[TEXTO PROPORCIONADO]

Activos posibles

Para lograr el apoyo de los gibraltareños es preciso demostrarles que los más de 5.000 euros anuales del PIB por habitante que logran, necesitan un respaldo donde las aguas sean españolas

MadridActualizado:

Desde el punto de vista de la economía que un país disponga de mejores o peores activos derivados de la naturaleza, o sea, regalados, es maravilloso. A raíz del Brexit aletean por partida doble esas posibilidades para España. Por un lado está el empleo de la bahía de Algeciras como punto de aprovechamiento de su renta de situación para impulsar algo que ya se intentó: el desarrollo en torno a ella, aprovechando esa densidad colosal del tráfico que, procedente de Asia, se dirige o procede de la rica Europa abierta al Atlántico.

Para lograr el apoyo de los gibraltareños es preciso demostrarles que los más de 5.000 euros anuales del PIB por habitante que logran, necesitan un respaldo donde las aguas sean españolas, junto con una retirada de las posibilidades militares del puerto gibraltareño, y un mantenimiento de una singularidad fiscal. Algo tan justificado como lo tuvo Cánovas del Castillo para consolidar la realidad fiscal de las provincias vascas y Navarra. Desde Utrecht eso pasa por la admisión de que no existen aguas británicas en la bahía, pero sí poder emplear el Reino Unido las instalaciones portuarias de la ciudad de Gibraltar.

[/TEXTO PROPORCIONADO]
[DATOS PROPORCIONADOS]

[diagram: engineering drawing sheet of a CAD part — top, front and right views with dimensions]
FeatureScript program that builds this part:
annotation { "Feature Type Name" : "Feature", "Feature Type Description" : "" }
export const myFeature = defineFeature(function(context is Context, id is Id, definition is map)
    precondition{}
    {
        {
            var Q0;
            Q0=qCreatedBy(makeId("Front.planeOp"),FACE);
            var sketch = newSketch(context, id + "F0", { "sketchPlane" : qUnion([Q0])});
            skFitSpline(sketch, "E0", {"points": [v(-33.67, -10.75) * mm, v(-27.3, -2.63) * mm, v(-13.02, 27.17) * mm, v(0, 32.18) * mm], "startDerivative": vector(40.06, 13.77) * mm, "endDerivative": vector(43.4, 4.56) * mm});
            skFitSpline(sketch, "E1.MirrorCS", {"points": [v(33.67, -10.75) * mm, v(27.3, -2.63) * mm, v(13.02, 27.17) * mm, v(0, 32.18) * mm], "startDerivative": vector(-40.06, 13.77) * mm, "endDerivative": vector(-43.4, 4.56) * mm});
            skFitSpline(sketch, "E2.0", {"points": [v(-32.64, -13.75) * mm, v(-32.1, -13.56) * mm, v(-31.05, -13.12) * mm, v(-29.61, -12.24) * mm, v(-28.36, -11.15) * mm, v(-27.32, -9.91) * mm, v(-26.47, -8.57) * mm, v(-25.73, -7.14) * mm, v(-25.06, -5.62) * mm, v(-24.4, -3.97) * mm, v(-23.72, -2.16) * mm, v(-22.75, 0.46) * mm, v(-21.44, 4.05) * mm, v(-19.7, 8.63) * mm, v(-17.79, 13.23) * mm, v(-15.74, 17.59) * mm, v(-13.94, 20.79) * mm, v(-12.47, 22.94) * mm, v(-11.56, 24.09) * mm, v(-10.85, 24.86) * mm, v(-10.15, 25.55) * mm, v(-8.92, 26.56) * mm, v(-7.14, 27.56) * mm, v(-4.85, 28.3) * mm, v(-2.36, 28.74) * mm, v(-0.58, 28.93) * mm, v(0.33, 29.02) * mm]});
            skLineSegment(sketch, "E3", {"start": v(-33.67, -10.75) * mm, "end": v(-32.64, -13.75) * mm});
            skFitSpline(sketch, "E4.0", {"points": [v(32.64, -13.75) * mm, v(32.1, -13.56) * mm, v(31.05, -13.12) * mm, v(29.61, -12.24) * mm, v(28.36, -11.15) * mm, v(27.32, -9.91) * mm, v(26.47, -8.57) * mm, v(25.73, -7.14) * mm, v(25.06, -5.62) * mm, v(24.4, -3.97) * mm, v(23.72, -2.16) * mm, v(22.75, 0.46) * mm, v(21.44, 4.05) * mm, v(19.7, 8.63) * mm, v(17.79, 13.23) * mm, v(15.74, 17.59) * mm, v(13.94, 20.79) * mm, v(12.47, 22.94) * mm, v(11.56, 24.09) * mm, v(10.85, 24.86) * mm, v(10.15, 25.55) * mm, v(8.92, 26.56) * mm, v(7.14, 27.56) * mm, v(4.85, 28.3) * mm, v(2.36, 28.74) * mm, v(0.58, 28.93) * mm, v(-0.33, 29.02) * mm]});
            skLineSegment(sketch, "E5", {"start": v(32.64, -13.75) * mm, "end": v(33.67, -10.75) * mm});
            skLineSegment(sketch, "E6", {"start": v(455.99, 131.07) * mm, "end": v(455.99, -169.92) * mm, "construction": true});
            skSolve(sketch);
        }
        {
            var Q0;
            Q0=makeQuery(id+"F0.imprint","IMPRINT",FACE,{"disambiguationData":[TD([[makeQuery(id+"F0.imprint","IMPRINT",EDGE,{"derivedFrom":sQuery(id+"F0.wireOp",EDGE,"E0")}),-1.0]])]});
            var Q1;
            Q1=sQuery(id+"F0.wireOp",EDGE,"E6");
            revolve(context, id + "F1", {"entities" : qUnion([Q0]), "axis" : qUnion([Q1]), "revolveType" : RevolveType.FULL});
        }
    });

[/DATOS PROPORCIONADOS]

## TAREAS DEL EJERCICIO
**A.** Transcriba el fragmento del texto sobre Gibraltar que comienza en "Activos posibles" y termina en "abierta al Atlántico.".
**B.** Redacte la continuación del texto sobre Gibraltar a partir de su última oración.

## RESPUESTAS
**A.**
Activos posibles

Para lograr el apoyo de los gibraltareños es preciso demostrarles que los más de 5.000 euros anuales del PIB por habitante que logran, necesitan un respaldo donde las aguas sean españolas

MadridActualizado:

Desde el punto de vista de la economía que un país disponga de mejores o peores activos derivados de la naturaleza, o sea, regalados, es maravilloso. A raíz del Brexit aletean por partida doble esas posibilidades para España. Por un lado está el empleo de la bahía de Algeciras como punto de aprovechamiento de su renta de situación para impulsar algo que ya se intentó: el desarrollo en torno a ella, aprovechando esa densidad colosal del tráfico que, procedente de Asia, se dirige o procede de la rica Europa abierta al Atlántico.

**B.**
Pero ha surgido otra cuestión. El aeropuerto de Gibraltar no está en territorio cedido a Inglaterra. Además, como expone ese gran estudioso de la cuestión gibraltareña que es el embajador José Ramón Remacha, en su artículo «Gibraltar y su aeropuerto» («Diario de Navarra», 8 de julio de 2018), fruto del Brexit, los vuelos desde un aeropuerto vinculado al Reino Unido con otro europeo tienen trabas que se esfuman si el aeropuerto está en la UE. Si la presión gibraltareña actúa para hacer que el suelo de ese aeropuerto sea español, las ventajas serán considerables.

Los economistas contemplamos con pena el que ambas ventajas no aprovechen a los españoles del Campo de Gibraltar y a los gibraltareños: sería ridículo que esa situación singular, como fue la de Hong Kong, no sirva para afianzar la renta de todo el conjunto que existe en Gibraltar, y en todo su Campo, con la capital en Algeciras, y realidades definitivas en el conjunto que en las provincias de Cádiz y Málaga puede convertirse en algo incluso superior a los distritos industriales de Barcelona y de Bilbao. Sería, además, el tercer foco -sin incluir Madrid- de impulso al desarrollo regional español, y concretamente al andaluz. Cabalmente, lo que soñaron Castiella y todo su equipo.